This guide covers how to setup the monitoring docker containers for Ava Protocol AVS.
It contains a full stack monitoring with prometheus, grafana, and data is store in docker volume. If you already had an existing grfana/prometheus stack, you can extract or use this as your sample implementation for metric scraper and dashboard definition
-
Change your shell current working directory to this folder.
-
Update your secret
# make a copy of .env.example cp .env.example .env
Edit your
.env
to update these value# This will be the port to access your grafana GRAFANA_PORT=3009 # this is the default admin user name GF_SECURITY_ADMIN_USER=admin # this is the default admin user password GF_SECURITY_ADMIN_PASSWORD=fluffybunny
Those are initially credentiall, after grafana is up, you can also change the password directly on the UI.
-
Now, run the following command to start the monitoring stack:
docker compose up -d
-
Connect your container node to monitoring network
4.a If you are running the mainnet, run the following command to connect your mainnet node network to the monitoring network:
docker network connect ava_ethereum prometheus
4b. If you are running the holesky, run the following command to connect your node network to the monitoring network:
docker network connect ava prometheus
-
Done! Now Prometheus should be scraping the metrics from the AP avs container that you have setup. Give it a few minutes and you should also be able to see some metrics in your Grafana dashboards.
By default, Ava Protocol AVS provides a set of Grafana dashboards here, which are automatically imported if you followed the steps above. These can be used to quickly see the health of your Ava Protocol AVS container and whether there are any problems.
- Open in the browser http://:<GRAFANA_PORT-in-your-env-file>
- Enter the username password you set in your config file
Our operator expose prometheus metric. These metric can be scrape by prometheus and can be visualize with Grafana.
If you run your own grafana and/or prometheus, you can refer to the file
prometheus.yml
on configuring prometheus target and dashboards
folder to import
our pre-define dashboard for core metrics.
To help you configure alerts, we provide definitions of metrics below:
-
ap_uptime_milliseconds_total: Total uptime in milliseconds of the operator since boot. The counter resets to 0 and counts up if your operator reboots. You can use
increase
orrate
to calculate the sum/rate and alert. Ideally, if you group by hour, the sum will be ~3600s. If the hourly uptime is 10% less than that, it indicates that the operator may not get enough CPU time. Consider allocating more cores if you're using resource constraints. -
ap_num_tasks_received: How many tasks your operator has received. If the rate of a 5-minute window drops to 0, you know the operator has not received tasks and it should be alerted. This can either be because the operator failed to establish a connection with the aggregator, or the aggregator failed to push the message. Check out the telemetry page for any issue or reach out to us on telegram.
-
ap_num_worker_loop_total: The operator has a work loop. If this counter doesn't increase in a 5-minute window, it should be alerted. It means your operation has stalled. Check the log; it should have a sign to fix the issue.
-
ap_ping_duration_seconds: The ping latency between the operator and aggregator. This depends on your network traffic, but ideally, it should be less than 5 seconds. If it's higher than that, it can indicate degraded performance on your node, your network, or our aggregator. If CPU and network bandwidth look good on your end, ping us on Telegram or check our status page (coming soon).

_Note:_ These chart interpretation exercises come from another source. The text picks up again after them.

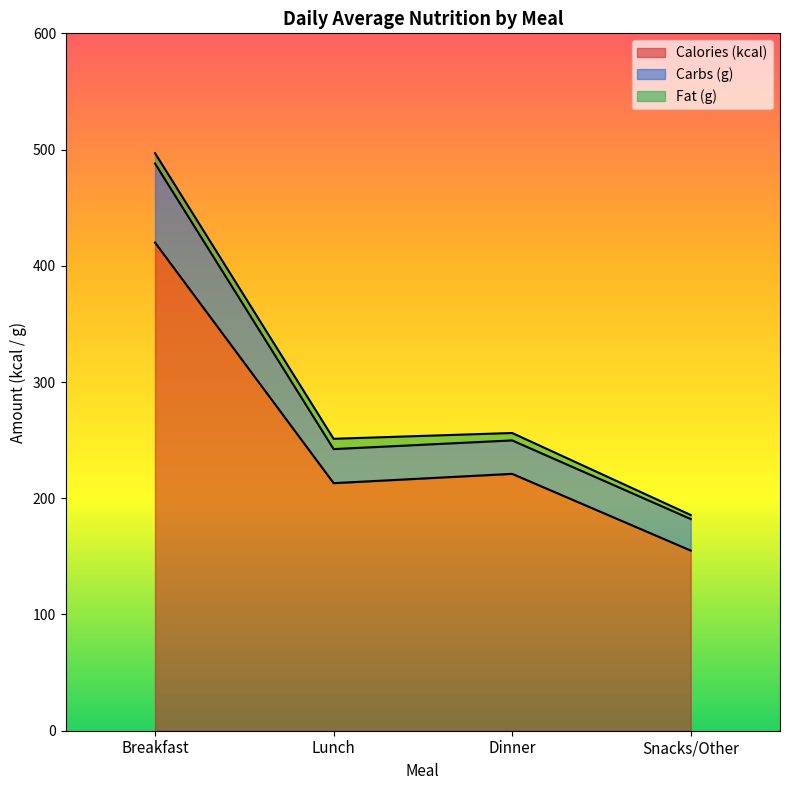

At which label does Calories (kcal) reach its peak?

Breakfast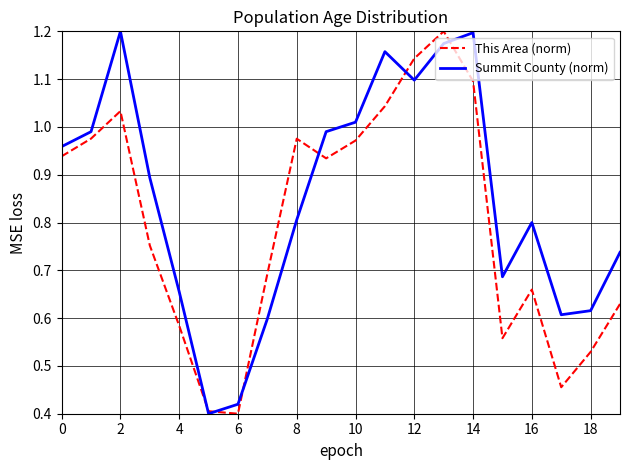

List the series in order of their overall mean, lowest first.

This Area (norm), Summit County (norm)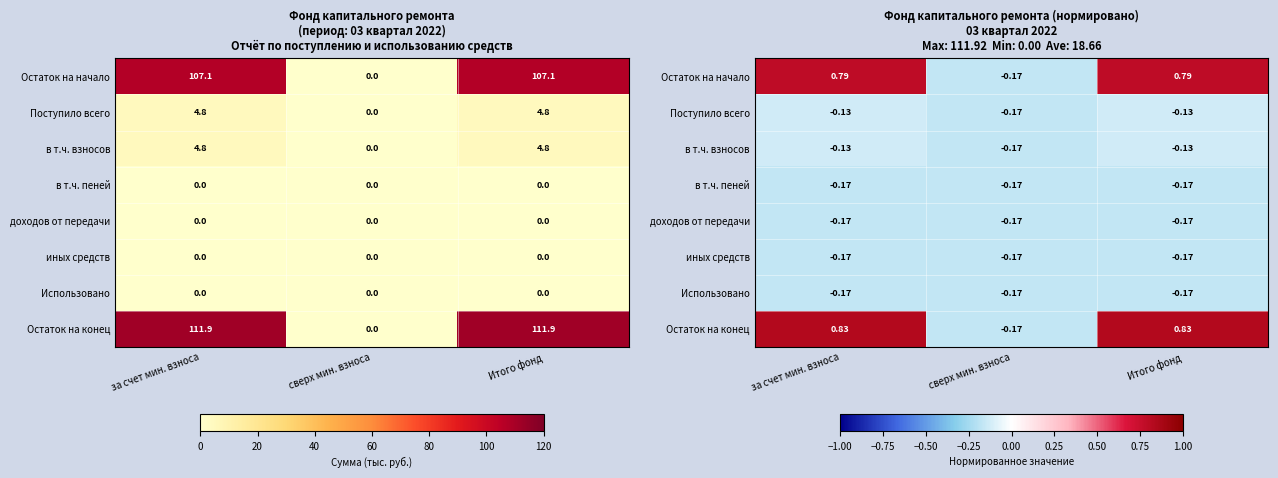

The в т.ч. взносов series shows -0.2 at Итого фонд. True or false?

False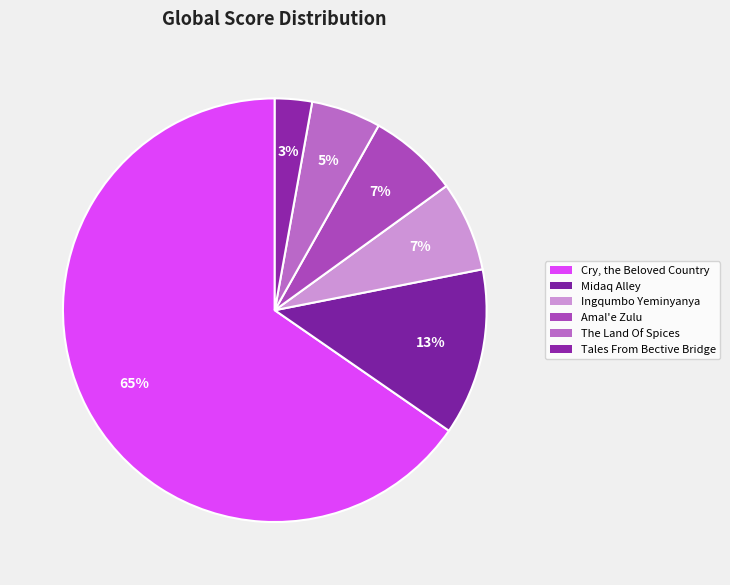

How many slices are in this pie chart?

6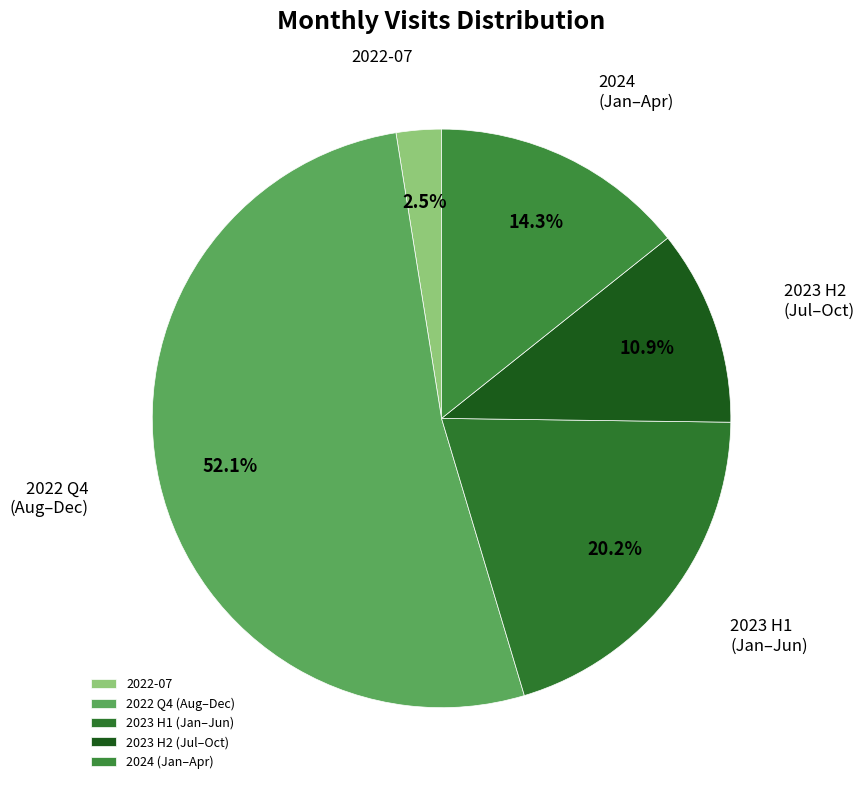

How many slices are in this pie chart?

5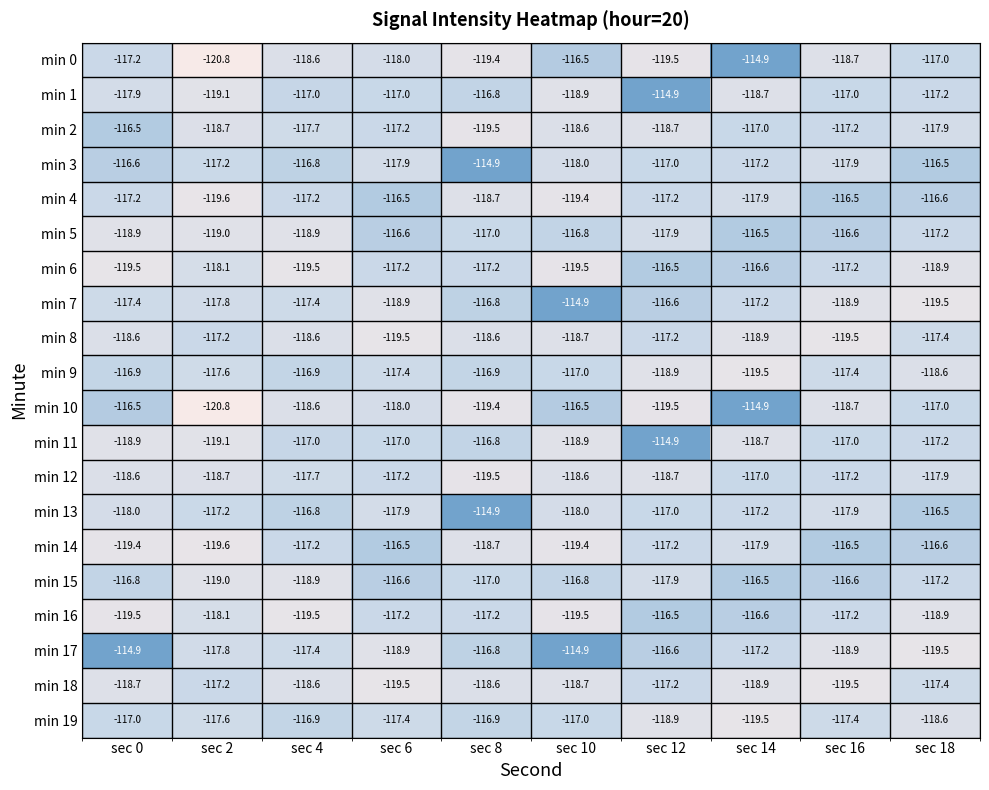

What is the spread (max minus min) of values at sec 4?

2.7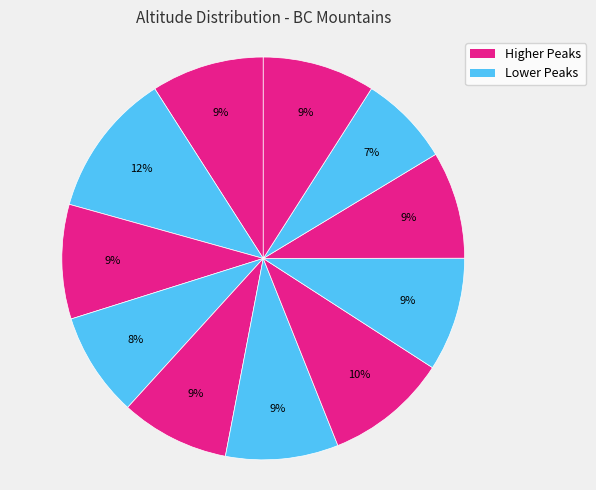

How many slices are in this pie chart?

11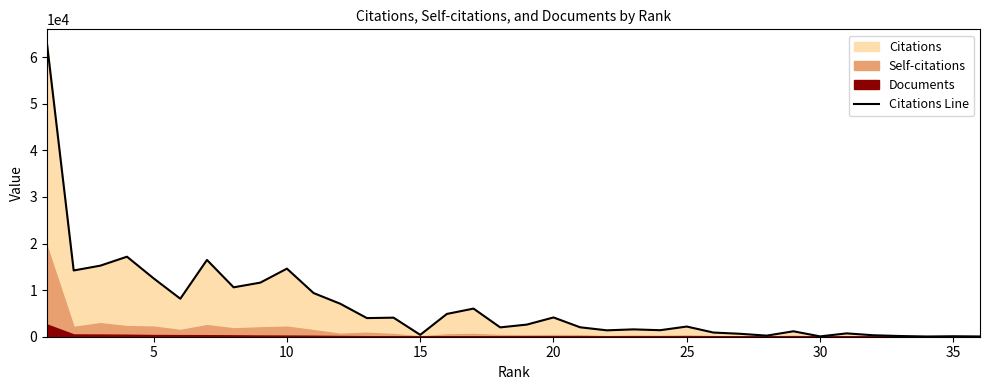

What is the maximum value for Citations Line?

62823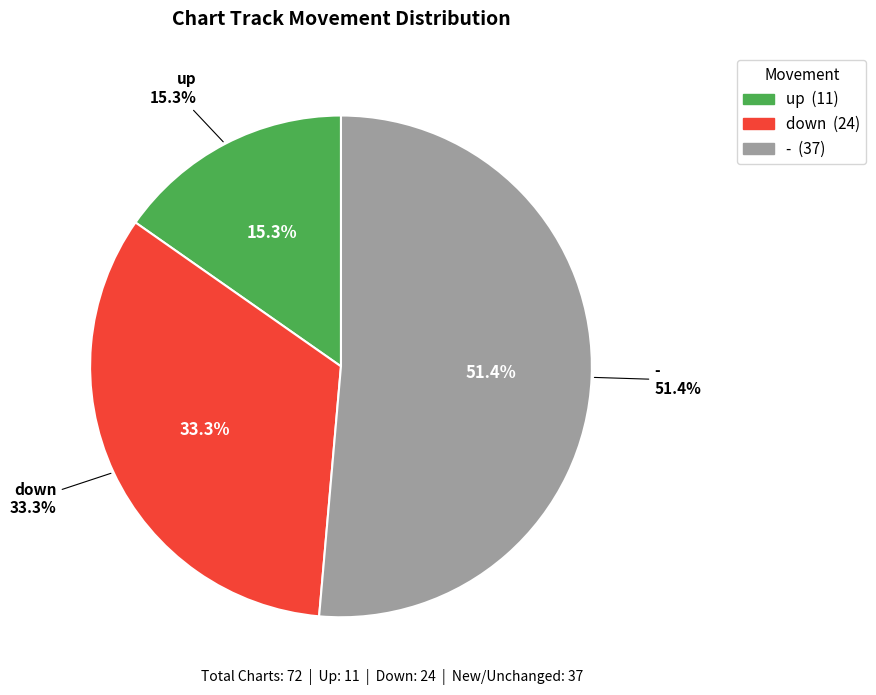

Count the number of slices in the pie.

3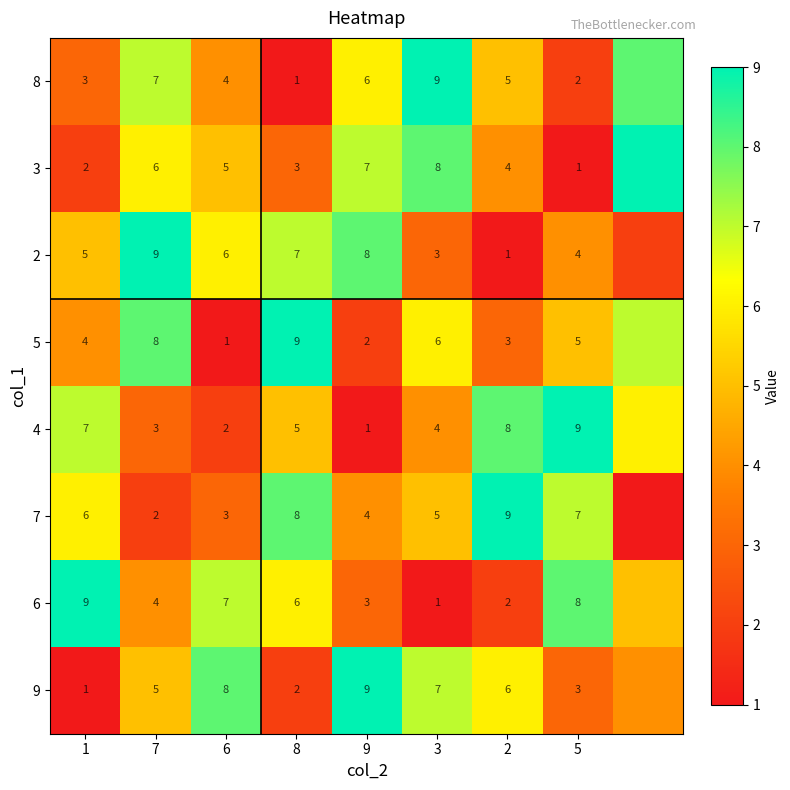

Which series changed the most between 2 and 5?

6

First off, check to ensure your node has enough free CPU and memory to allocate to the operator to do the work. Ensure traffic is flowing between your node and our aggregator. That means outgoing port 2206 is opened.
Check your node log; it will have issues such as the node being stuck in a crash loop, indicating the root cause of the error there.
It could be because of an RPC on your node, preventing the node from running, or the key being removed, causing the node to fail to run.
If there is no error level log, it's most likely an issue with the aggregator. We will update our status page(coming soon) and telemetry page to indicate these.